L'analyse génétique de restes retrouvés en Belgique et en France indique que certains des derniers Néandertaliens du nord-ouest de l'Europe vivaient au sein de groupes diversifiés et connectés. Ces résultats suggèrent que la consanguinité n'a pas été un facteur majeur de leur extinction il y a environ 40 000 ans.
Les chercheurs ont séquencé l'ADN de 27 restes néandertaliens provenant de neuf sites différents, datant d'entre 52 500 et 40 000 ans. Les spécimens provenaient d'au moins 11 individus, incluant un génome de haute qualité provenant d'une femme ayant vécu il y a environ 45 000 ans dans la grotte de Goyet, en Belgique.
Le groupe n'a montré aucun signe d'augmentation des mutations délétères ou de réduction de la diversité, bien que la variation globale soit restée inférieure à celle des humains modernes de l'époque. Ces Néandertaliens du nord-ouest étaient plus diversifiés sur le plan génétique que les populations précédemment étudiées dans la région de l'Altaï en Sibérie et formaient une lignée distincte qui s'est séparée des groupes orientaux il y a environ 54 000 ans.
Les humains modernes ont atteint l'Europe il y a environ 47 000 ans, pourtant les génomes analysés ne contenaient aucun ADN humain détectable. Les résultats soulignent des différences régionales dans la structure de la population néandertalienne peu avant leur disparition.

__________________________________________________

CONSIGNES DE TRAVAIL:
a) D'après le passage, combien de restes néandertaliens les chercheurs ont-ils séquencés ?
b) Pour chaque affirmation ci-dessous, dites si elle concorde avec le passage, en répondant par oui ou par non et en citant les mots du passage qui tranchent. (i) La femme dont on a obtenu un génome de haute qualité vivait dans la grotte de Goyet, en Belgique. (ii) Les génomes analysés contenaient de l'ADN d'humains modernes. (iii) La variation génétique globale de ces Néandertaliens dépassait celle des humains modernes de l'époque.

Entrées du jeu de données
__________________________________________________

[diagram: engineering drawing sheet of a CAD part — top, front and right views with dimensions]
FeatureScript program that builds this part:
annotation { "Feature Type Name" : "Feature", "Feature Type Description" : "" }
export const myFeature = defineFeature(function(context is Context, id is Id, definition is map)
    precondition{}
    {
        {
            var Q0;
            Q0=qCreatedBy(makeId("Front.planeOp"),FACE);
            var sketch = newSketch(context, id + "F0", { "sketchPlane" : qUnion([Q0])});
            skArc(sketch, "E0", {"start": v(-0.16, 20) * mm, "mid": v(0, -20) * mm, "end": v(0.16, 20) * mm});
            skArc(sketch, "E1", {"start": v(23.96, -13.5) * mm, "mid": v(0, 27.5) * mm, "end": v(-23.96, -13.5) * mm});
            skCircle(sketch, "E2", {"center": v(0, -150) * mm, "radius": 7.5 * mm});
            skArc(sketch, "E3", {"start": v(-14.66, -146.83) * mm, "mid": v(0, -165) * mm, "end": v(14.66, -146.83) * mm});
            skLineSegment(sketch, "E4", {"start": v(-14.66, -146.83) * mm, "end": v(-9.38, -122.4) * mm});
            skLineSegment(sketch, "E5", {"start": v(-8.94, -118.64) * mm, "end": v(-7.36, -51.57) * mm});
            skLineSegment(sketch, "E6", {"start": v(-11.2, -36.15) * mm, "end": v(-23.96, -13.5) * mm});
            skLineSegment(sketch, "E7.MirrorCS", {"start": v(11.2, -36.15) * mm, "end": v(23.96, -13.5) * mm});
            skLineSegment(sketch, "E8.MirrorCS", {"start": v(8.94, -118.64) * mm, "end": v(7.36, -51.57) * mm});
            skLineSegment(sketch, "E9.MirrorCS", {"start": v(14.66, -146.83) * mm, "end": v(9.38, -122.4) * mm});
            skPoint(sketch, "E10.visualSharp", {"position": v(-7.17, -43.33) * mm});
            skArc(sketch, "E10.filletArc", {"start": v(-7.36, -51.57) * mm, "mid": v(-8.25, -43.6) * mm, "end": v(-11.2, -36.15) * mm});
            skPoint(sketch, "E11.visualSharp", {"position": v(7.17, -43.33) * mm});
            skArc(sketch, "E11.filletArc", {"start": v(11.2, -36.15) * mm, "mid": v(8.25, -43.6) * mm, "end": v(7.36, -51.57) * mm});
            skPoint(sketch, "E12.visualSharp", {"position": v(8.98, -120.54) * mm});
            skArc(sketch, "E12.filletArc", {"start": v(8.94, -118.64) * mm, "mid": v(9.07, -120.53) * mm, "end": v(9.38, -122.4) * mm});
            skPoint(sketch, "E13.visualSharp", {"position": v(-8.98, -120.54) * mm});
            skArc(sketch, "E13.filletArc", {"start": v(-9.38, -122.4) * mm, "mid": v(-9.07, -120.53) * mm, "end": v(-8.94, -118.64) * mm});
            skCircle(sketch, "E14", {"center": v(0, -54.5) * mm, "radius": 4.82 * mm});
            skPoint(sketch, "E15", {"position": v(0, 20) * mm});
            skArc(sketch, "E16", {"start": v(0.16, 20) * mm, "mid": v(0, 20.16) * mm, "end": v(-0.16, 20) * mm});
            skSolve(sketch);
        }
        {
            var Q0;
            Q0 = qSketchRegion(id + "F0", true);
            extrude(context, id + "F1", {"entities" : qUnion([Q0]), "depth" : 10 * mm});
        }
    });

__________________________________________________

CORRIGÉ:
a) Les chercheurs ont séquencé l'ADN de 27 restes néandertaliens.

b)
(i) Oui : « provenant d'une femme ayant vécu il y a environ 45 000 ans dans la grotte de Goyet, en Belgique ».
(ii) Non : « les génomes analysés ne contenaient aucun ADN humain détectable ».
(iii) Non : « la variation globale soit restée inférieure à celle des humains modernes de l'époque ».